Мавр провел жуткую ночь: впервые столь важное событие ускользнуло от его бдительности; он не мог подтвердить свои опасения чем-либо конкретным, но предчувствия подсказывали, что его влиянию нанесен тяжелый удар.
Мотриль еще не ложился, когда его вызвал дон Педро; мавра провели в самые отдаленные покои дворца.
Дон Педро вышел из своей комнаты навстречу министру и, выходя, тщательно задернул портьеру.
Король выглядел бледнее обычного, но эту видимую усталость придавало ему отнюдь не горе; наоборот, на его губах блуждала довольная, умиротворенная улыбка, а его взгляд был мягче и радостнее, чем всегда.
Он сел, дружески кивнув Мотрилю, но мавру все-таки показалось, что он заметил на лице короля выражение твердости, которую тот не проявлял в отношениях с ним.

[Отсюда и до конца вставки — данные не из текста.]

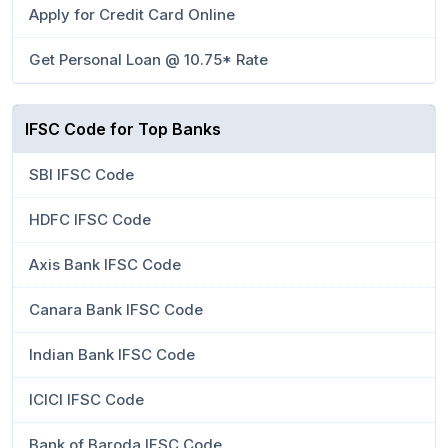
Apply for Credit Card Online
Get Personal Loan @ 10.75* Rate
IFSC Code for Top Banks
SBI IFSC Code
HDFC IFSC Code
Axis Bank IFSC Code
Canara Bank IFSC Code
Indian Bank IFSC Code
ICICI IFSC Code
Bank of Baroda IFSC Code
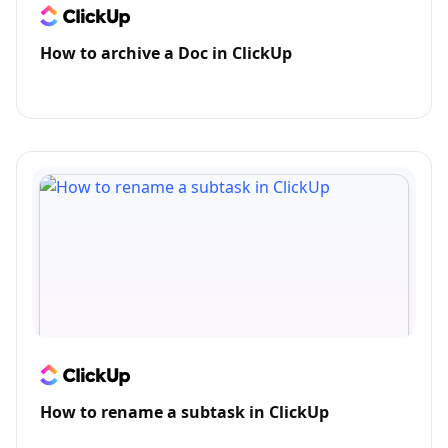
How to archive a Doc in ClickUp
How to rename a subtask in ClickUp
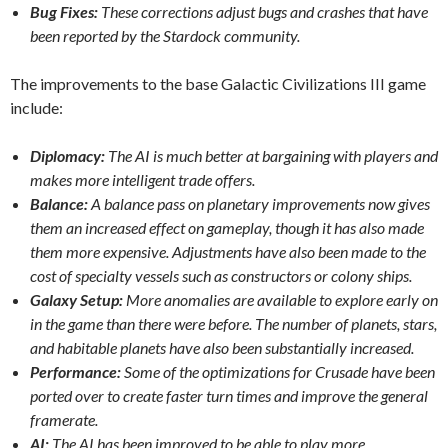
Bug Fixes:
These corrections adjust bugs and crashes that have
been reported by the Stardock community.
The improvements to the base Galactic Civilizations III game
include:
Diplomacy:
The AI is much better at bargaining with players and
makes more intelligent trade offers.
Balance:
A balance pass on planetary improvements now gives
them an increased effect on gameplay, though it has also made
them more expensive. Adjustments have also been made to the
cost of specialty vessels such as constructors or colony ships.
Galaxy Setup:
More anomalies are available to explore early on
in the game than there were before. The number of planets, stars,
and habitable planets have also been substantially increased.
Performance:
Some of the optimizations for Crusade have been
ported over to create faster turn times and improve the general
framerate.
AI:
The AI has been improved to be able to play more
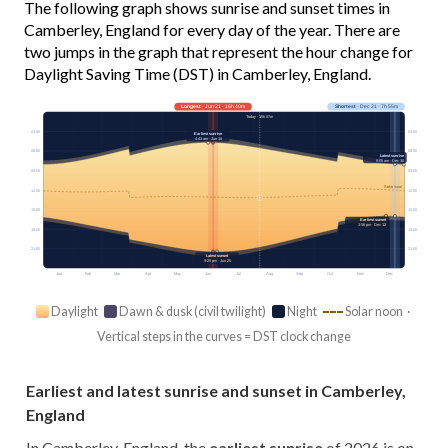
The following graph shows sunrise and sunset times in
Camberley, England for every day of the year. There are
two jumps in the graph that represent the hour change for
Daylight Saving Time (DST) in Camberley, England.
Longest
· Jun 21 · 16h 40m
Shortest
· Dec 21 · 7h 55m
Today · 15h 07m
03:00
03:00
Earliest sunrise
4:43 am · Jun 16
06:00
06:00
Latest sunrise
8:05 am · Dec 30
09:00
09:00
Solar noon
12:00
12:00
15:00
15:00
Earliest sunset
3:56 pm · Dec 12
18:00
18:00
21:00
21:00
Latest sunset
9:25 pm · Jun 25
Jan
Feb
Mar
Apr
May
Jun
Jul
Aug
Sep
Oct
Nov
Dec
Daylight
Dawn & dusk (civil twilight)
Night
Solar noon ·
Vertical steps in the curves = DST clock change
Earliest and latest sunrise and sunset in Camberley,
England
In Camberley, England, the
earliest sunrise
of 2026 is on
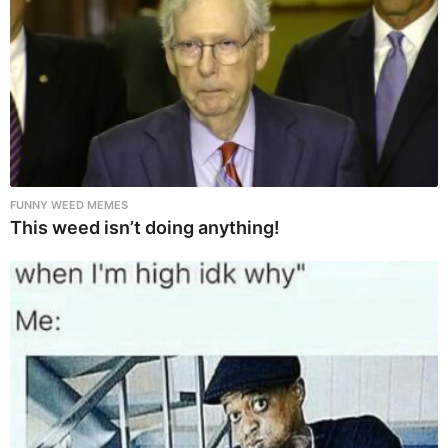
FUNNY WEED MEMES
This weed isn’t doing anything!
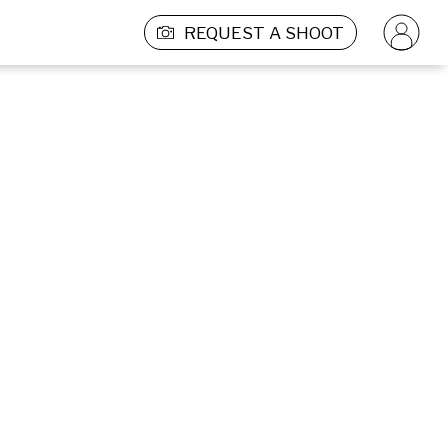
REQUEST A SHOOT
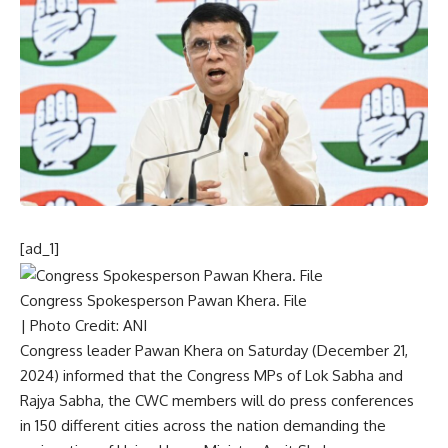
[ad_1]
Congress Spokesperson Pawan Khera. File
| Photo Credit: ANI
Congress leader Pawan Khera on Saturday (December 21,
2024) informed that the Congress MPs of Lok Sabha and
Rajya Sabha, the CWC members will do press conferences
in 150 different cities across the nation demanding the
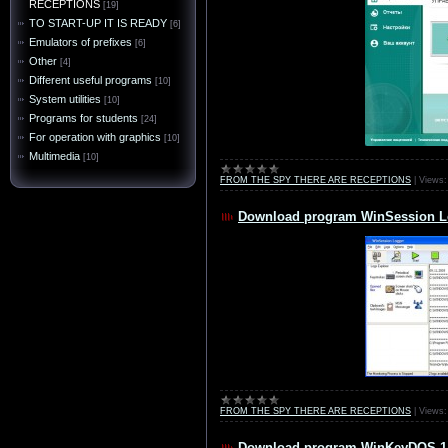
RECEPTIONS
[19]
TO START-UP IT IS READY
[6]
Emulators of prefixes
[6]
Other
[4]
Different useful programs
[10]
System utilities
[10]
Programs for students
[24]
For operation with graphics
[10]
Multimedia
[10]
FROM THE SPY THERE ARE RECEPTIONS
|
Views:
Download program WinSession Lo
FROM THE SPY THERE ARE RECEPTIONS
|
Views:
Download program WinKeyDOS 1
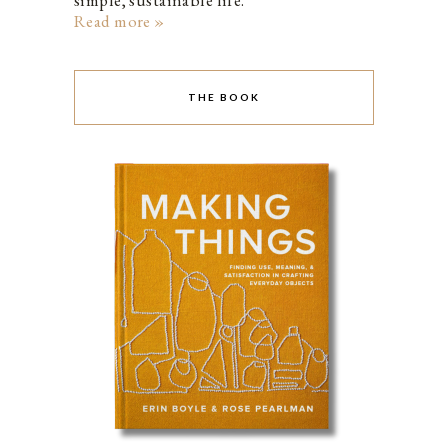
simple, sustainable life.
Read more »
THE BOOK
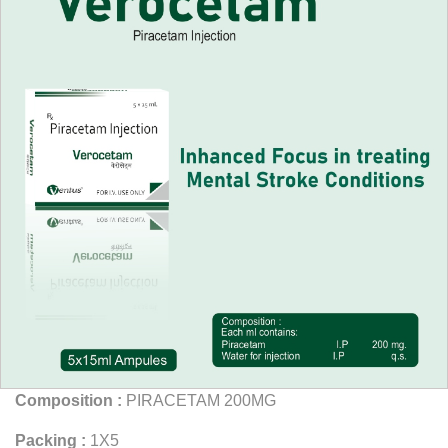
Composition :
PIRACETAM 200MG
Packing :
1X5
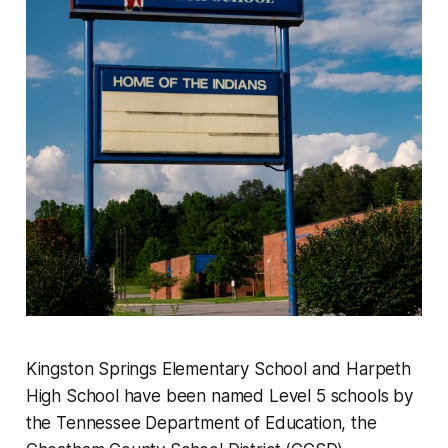
Kingston Springs Elementary School and Harpeth
High School have been named Level 5 schools by
the Tennessee Department of Education, the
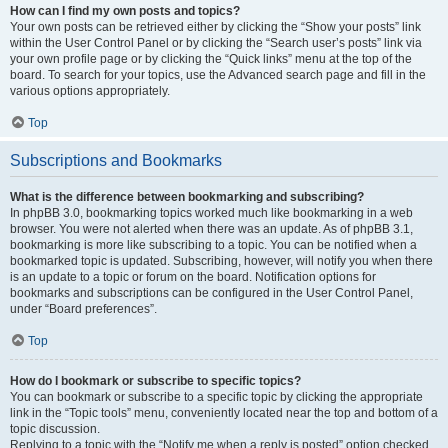
How can I find my own posts and topics?
Your own posts can be retrieved either by clicking the “Show your posts” link
within the User Control Panel or by clicking the “Search user’s posts” link via
your own profile page or by clicking the “Quick links” menu at the top of the
board. To search for your topics, use the Advanced search page and fill in the
various options appropriately.
Top
Subscriptions and Bookmarks
What is the difference between bookmarking and subscribing?
In phpBB 3.0, bookmarking topics worked much like bookmarking in a web
browser. You were not alerted when there was an update. As of phpBB 3.1,
bookmarking is more like subscribing to a topic. You can be notified when a
bookmarked topic is updated. Subscribing, however, will notify you when there
is an update to a topic or forum on the board. Notification options for
bookmarks and subscriptions can be configured in the User Control Panel,
under “Board preferences”.
Top
How do I bookmark or subscribe to specific topics?
You can bookmark or subscribe to a specific topic by clicking the appropriate
link in the “Topic tools” menu, conveniently located near the top and bottom of a
topic discussion.
Replying to a topic with the “Notify me when a reply is posted” option checked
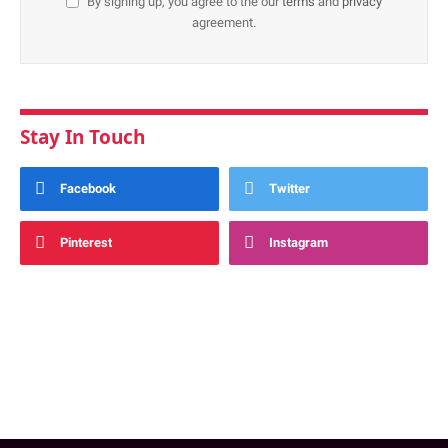
By signing up, you agree to the our
terms
and
privacy
agreement.
Stay In Touch
Facebook
Twitter
Pinterest
Instagram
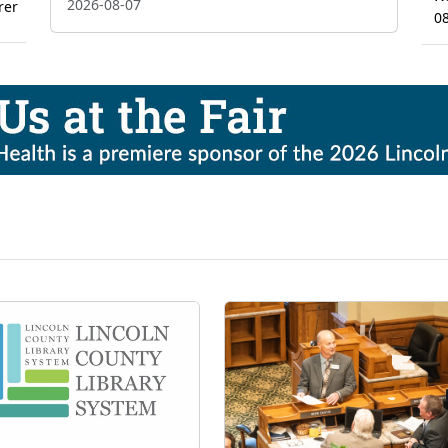
2026-08-07
rer
0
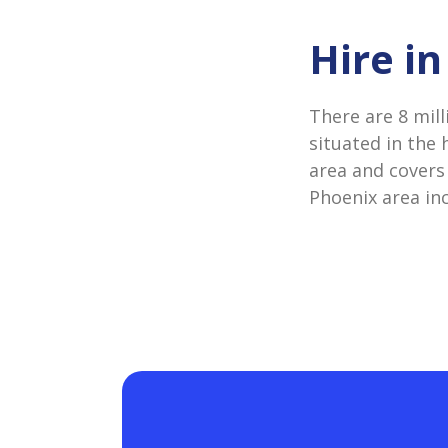
Hire i
There are 8 mill
situated in the 
area and covers 
Phoenix area in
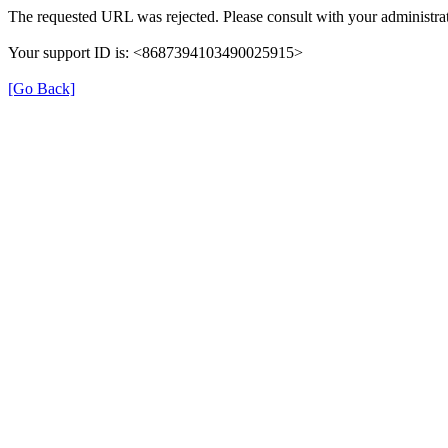
The requested URL was rejected. Please consult with your administrat
Your support ID is: <8687394103490025915>
[Go Back]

– Мотриль, – начал он, – вчера вы сказали мне о посольстве, присланном французами.
– Да, ваша милость, – ответил мавр, – но, так как вы мне не ответили, я не счел своим долгом продолжать.
– Кстати, вы не сочли нужным сообщить мне, – продолжал дон Педро, – что на ночь заперли их в башне у Нижних ворот!
Мотриль вздрогнул.
– Как вы об этом узнали, сеньор? – пробормотал он.
– Узнал, и все! Узнал нечто очень важное. Кто эти иностранцы?
– Полагаю, что французы.
– Но почему же вы их заперли, если они назвались послами?
– Именно «назвались», слово верное, – ответил Мотриль, которому хватило нескольких мгновений, чтобы вновь обрести хладнокровие.
– А вы утверждаете обратное, не так ли?
– Не совсем так, государь, ибо мне неизвестно, являются ли они…
– Если вы сомневались, то вам не следовало их арестовывать.
– Значит ли это, что ваша светлость приказывает?
– Сию же минуту доставить их ко мне. Мавр отпрянул и сказал:
– Но это невозможно…
– Черт возьми! Неужели с ними что-то случилось? – вскричал дон Педро.
– Ничего не случилось, сеньор.
– Тогда поспешите искупить вашу вину, потому что вы нарушаете обычай. Мотриль улыбнулся. Ему было хорошо известно, с каким пренебрежением, если он кого-либо ненавидел, король дон Педро относился к этому обычаю, на который теперь ссылался.